Dmitri Shoukov

Personal information
- Full name: Dmitri Vladislavovich Shoukov
- Date of birth: 26 September 1975 (age 50)
- Place of birth: Samara, Russian SFSR
- Height: 1.81 m (5 ft 11 in)
- Position: Midfielder

Senior career*
- Years: Team / Apps / (Gls)
- 1992–1995: PFC CSKA-d Moscow / 72 / (5)
- 1993–1995: PFC CSKA Moscow / 31 / (1)
- 1995–1998: Vitesse Arnhem / 56 / (6)
- 1999: NAC Breda / 21 / (6)
- 1999–2004: Willem II Tilburg / 137 / (25)
- 2004–2007: FC Twente / 37 / (4)

International career
- 1995–1998: Russia U-21 / 16 / (1)

Managerial career
- 2010–2011: PFC Krylia Sovetov Samara (assistant)
- 2011–2012: PFC Krylia Sovetov Samara (academy)
- 2013–2014: PFC Krylia Sovetov Samara (assistant)
- 2014–2015: Konoplyov football academy
- 2016: FC Lada-Tolyatti (assistant)
- 2018–2020: PFC Krylia Sovetov Samara (academy)
- 2020–2021: Konoplyov football academy
- 2021–2024: PFC Krylia Sovetov Samara (U-19)
- 2024–2025: FC Krylia Sovetov-2 Samara

= Dmitri Shoukov =

Russian footballer

Dmitri Vladislavovich Shoukov (Дмитрий Владиславович Шуков; born 26 September 1975) is a Russian football coach and a former player.
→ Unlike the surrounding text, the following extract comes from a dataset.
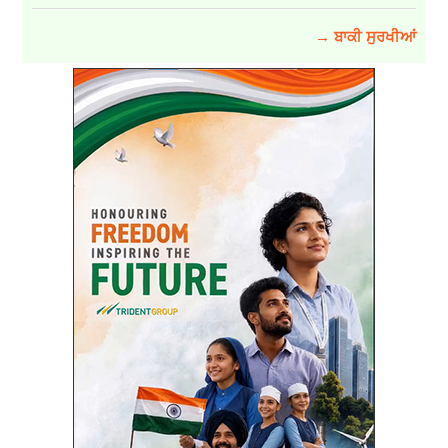
→ ਬਾਕੀ ਸੁਰਖੀਆਂ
His position on the field was right winger, he could also play as a forward. He also holds Dutch citizenship.

==Playing career==
Shoukov began his career in 1993 at PFC CSKA Moscow. In 1995, he made change to go play in the Netherlands for Vitesse Arnhem. After one season he went to play for NAC then he moved to Willem II in 1999. On 20 January 2004 he came to play for FC Twente. He retired in January 2007.

==Honours==
- Russian Cup finalist: 1994.

==European club competitions==
- UEFA Cup Winners' Cup 1994–95 with PFC CSKA Moscow: 2 games.
- UEFA Cup 1998–99 with Vitesse: 1 game.
- UEFA Champions League 1999–2000 with Willem II Tilburg: 5 games, 1 goal.
- UEFA Cup 2006–07 with FC Twente: 1 game.